第2話 対話

俺と美咲は最寄り駅の喫茶店に入った。

喫茶店であれば、落ち着いたBGMやクラシックが流れていることが多い。

なぜこのカフェはアニソンが流れているのだろうか。

しかしこのアニソンのおかげで少し心が落ち着いたのもまた事実だ。


テーブル席に向かい合ったはいいものの、沈黙が続く。

このままでは頼んだカフェラテを飲み切ってしまうかもしれない。


美咲は肩にかからない位のボブカットで、毛先がくるっと内巻きになっている。

彼女が気まずそうにしていたり、不安な時はよく毛先をいじくっていた。

今もくるくると毛先をいじる手が止まらない。


「美咲さん」

「なに、美咲さんって。なんでそんな畏まってるの?」

「じゃあ、美咲」

「じゃあって何なの。おかしい大和」


手で口元を覆い、豪快に笑う美咲は相変わらずだった。

彼女は何一つ変わっていない。


「さっき隣に居た人って……美咲の彼氏だったりする?」

「ないないないない。さっきも言ったけど、あの人は先輩の彼氏だよ」

「先輩の彼氏?」

「そう。女バスの先輩。さっきいた彼氏は男バスなの。学校内でも知れ渡ってる有名カップルだよ?私が入る余地なんて一切ないし」

「ふ、ふーん。そうだったんだ」


これってもしかして、いやもしかしなくても凄く恥ずかしいのでは?

勝手に想像して、落ち込んでほんとガキだ俺は。


「あれれ、もしかして勘違いしちゃったのかにゃ~?」

「おい、やめろ。もう顔見せられん」


うつぶせになって顔を隠している俺の頭をやれよやれよとツンツンつつく。

ええいやめろ。色んな意味で恥ずかしい。


「恥ずかしくなると耳まで赤くなるのも変わってないね」

「耳を撫でるな耳を」

「は~い。でも久しぶりだね。こうやって話すのも」


中学三年の二月から少しずつ疎遠になったので、三か月か。

たかが三か月。
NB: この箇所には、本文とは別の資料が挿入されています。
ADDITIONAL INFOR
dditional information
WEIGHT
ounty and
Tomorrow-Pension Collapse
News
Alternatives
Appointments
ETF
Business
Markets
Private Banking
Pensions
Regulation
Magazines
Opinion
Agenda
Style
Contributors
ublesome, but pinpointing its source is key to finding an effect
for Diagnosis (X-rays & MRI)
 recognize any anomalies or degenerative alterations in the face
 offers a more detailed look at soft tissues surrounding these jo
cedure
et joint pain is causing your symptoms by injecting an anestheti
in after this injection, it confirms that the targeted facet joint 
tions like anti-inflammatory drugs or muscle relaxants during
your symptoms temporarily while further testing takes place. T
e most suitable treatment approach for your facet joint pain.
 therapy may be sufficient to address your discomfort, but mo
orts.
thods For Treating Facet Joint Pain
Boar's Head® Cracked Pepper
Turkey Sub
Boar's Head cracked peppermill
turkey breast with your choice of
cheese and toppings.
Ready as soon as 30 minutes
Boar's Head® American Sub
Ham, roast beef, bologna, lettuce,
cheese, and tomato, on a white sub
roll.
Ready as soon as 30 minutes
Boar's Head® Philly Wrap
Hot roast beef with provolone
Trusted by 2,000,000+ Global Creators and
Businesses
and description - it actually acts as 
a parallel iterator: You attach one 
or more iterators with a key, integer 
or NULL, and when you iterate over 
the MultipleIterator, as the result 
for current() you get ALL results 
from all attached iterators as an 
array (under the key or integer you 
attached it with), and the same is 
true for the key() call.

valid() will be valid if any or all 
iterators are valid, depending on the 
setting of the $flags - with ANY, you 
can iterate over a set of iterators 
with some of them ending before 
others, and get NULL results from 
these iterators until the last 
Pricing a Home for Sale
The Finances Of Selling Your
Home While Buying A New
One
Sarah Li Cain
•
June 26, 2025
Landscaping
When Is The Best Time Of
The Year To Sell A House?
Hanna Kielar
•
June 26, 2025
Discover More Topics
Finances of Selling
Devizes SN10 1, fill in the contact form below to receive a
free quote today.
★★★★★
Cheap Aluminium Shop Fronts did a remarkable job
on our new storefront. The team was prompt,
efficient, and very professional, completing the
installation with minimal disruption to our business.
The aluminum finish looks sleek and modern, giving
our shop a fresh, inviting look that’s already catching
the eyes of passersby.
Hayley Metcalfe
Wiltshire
されど三か月。

美咲との関りが薄れた三か月は苦痛だった。


「そうだな。ごめんな。俺が勝手に距離取ったというか、気まずくなったというか」

「ほんとにそう!大和って昔っから、何も言わずに抱え込んでさ。もっと早く教えてくれれば、そんなことにはならなかったってこと多いよね」

「その通り過ぎてなにも言えないわ」


俺が早く美咲に相談していれば、大事にならなかったこと沢山あるなあ。

幼稚園の時から家が近所ということで、遊ぶようになった仲だったが、いつしか一緒にいることが当たり前になっていたからな。


「聞かせてもらえる?大和が何で私を避けるようになったか」

「……笑わないって約束してくれるなら話す」

「笑わない笑わない~」

「既に笑ってるじゃねえか」

「今はまだセーフだよ」


今思えば、何してるんだってレベルの話。

疎遠になる必要なんてなかったのだ。